The Frozen Embryo Transfer Process

The frozen embryo transfer process involves:

  1. Blood tests close to the expected time of ovulation to determine the optimal time for embryo transfer.
  2. It’s likely that you will also need an ultrasound scan to determine if you have adequate endometrial development prior to scheduling of the procedure. In some instances, a trigger injection may be required to ensure that ovulation has occurred.
  3. After ovulation, progesterone pessaries are used to maintain the endometrium (lining of the uterus). The progesterone pessaries will need to be continued for at least the first 7-8 weeks of any resulting pregnancy.
  4. Prior to the scheduled embryo transfer, an embryo is taken from storage and thawed. This may occur the afternoon on the day prior to or the morning of the transfer to ensure that the embryo development matches with the endometrium.
  5. The embryo transfer process is the same as the transfer of an embryo from an IVF/ICSI cycle. The process itself is simple and is similar to a pap smear.
  6. The process involves your specialist placing a small tube called a catheter through the cervix and into the uterus. Your embryo is prepared by a skilled embryologist within the lab, loaded in specialised syringe catheter and connected to the catheter in order to be carefully pushed into position.
  7. There is no sedation required with this procedure and once it’s complete you will be asked to rest for at least 30 minutes in bed within our comfortable recovery room.
  8. Approximately 2 weeks after ovulation, a blood test for progesterone and hCG (pregnancy hormone) will be carried out to see if there is evidence of pregnancy.

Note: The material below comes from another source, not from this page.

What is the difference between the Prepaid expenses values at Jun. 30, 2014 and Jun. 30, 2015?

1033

What are the risks associated with FET?

There are some risks associated with FET. They include:

Cancellation of the treatment cycle

If optimal endometrial development does not occur within the expected time frame, the cycle may be cancelled. The embryo(s) will not be thawed in this situation.

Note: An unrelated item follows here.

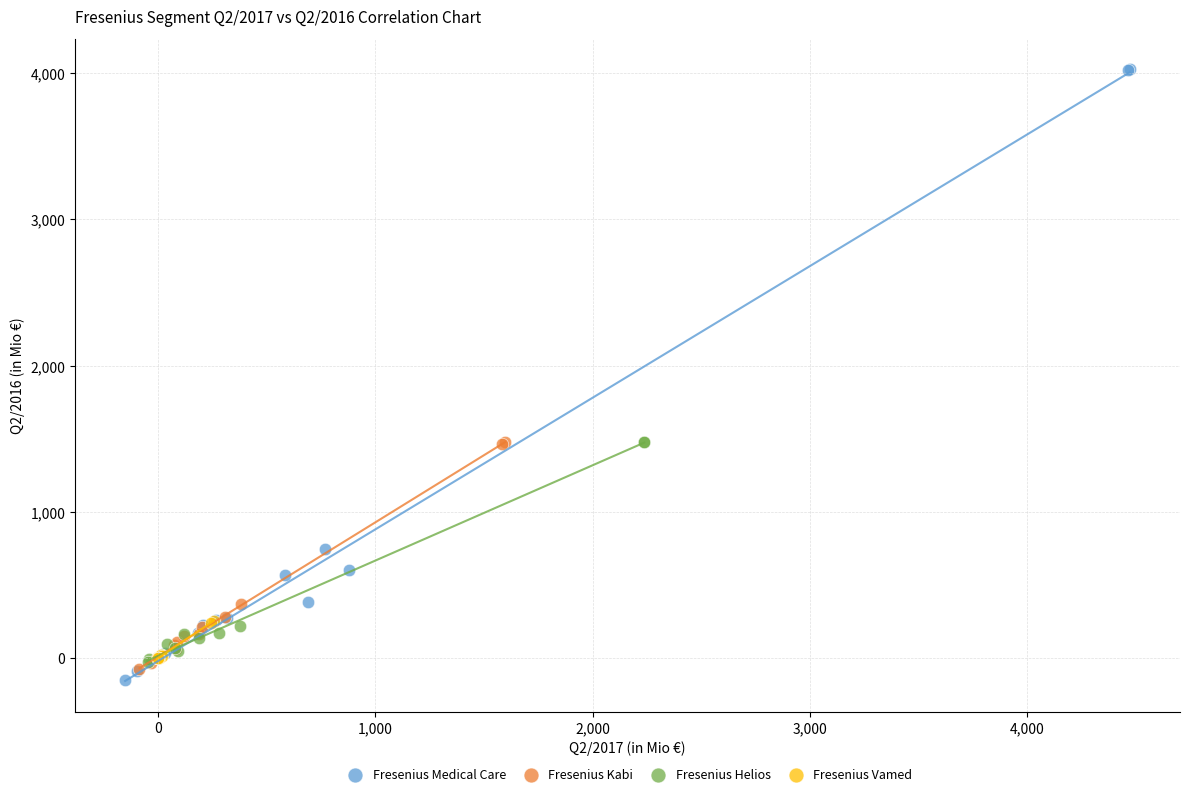

Which series has the largest Y range (max minus min)?

Fresenius Medical Care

Embryos do not survive the thawing process

While rare, there is a chance of embryos not surviving the freezing/thawing process or go on to have adequate cell division.

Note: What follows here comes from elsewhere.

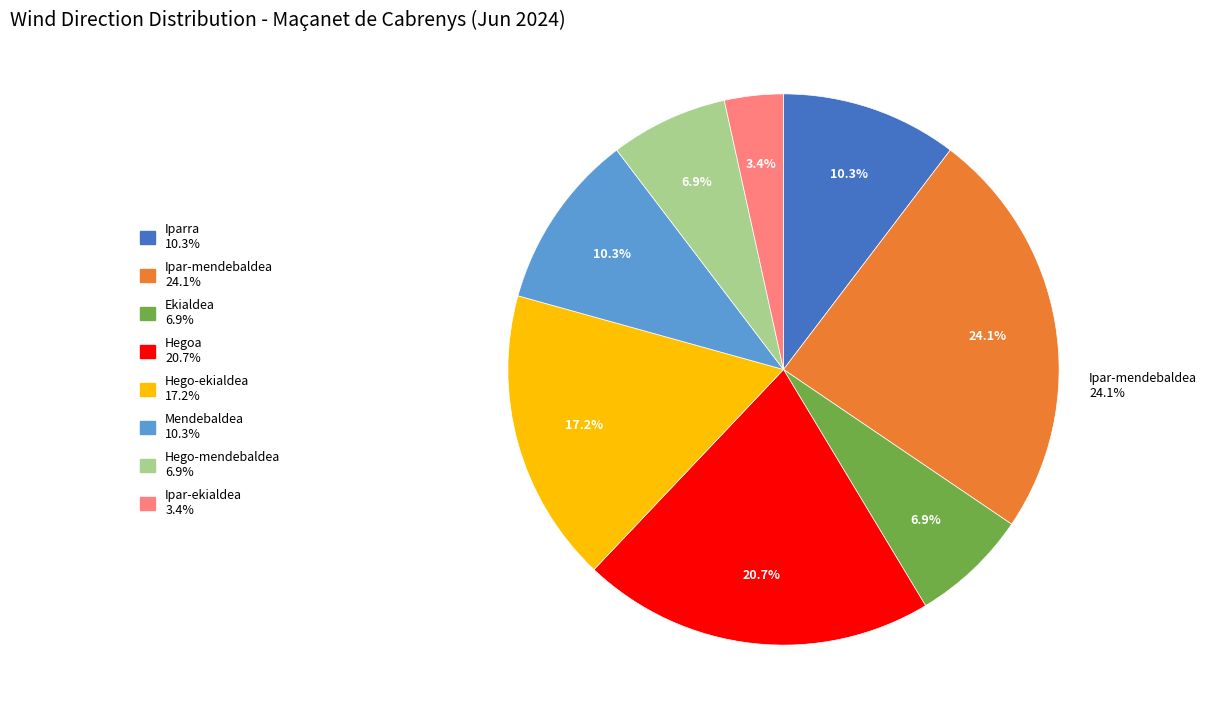

Is the sum of Hego-mendebaldea and Ekialdea greater than half?

No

It is estimated that 10% of embryos do not survive this process. Sometimes, a few embryos may need to be thawed so that at least one embryo can be suitable for transfer. Occasionally, the FET procedure may need to be cancelled if no embryos are deemed suitable for transfer.

What are the emotional support options?

At Concept Fertility, we have experienced counsellors here to help you along your journey. Our counsellors are there for you throughout the entire process and will provide you with the support you need.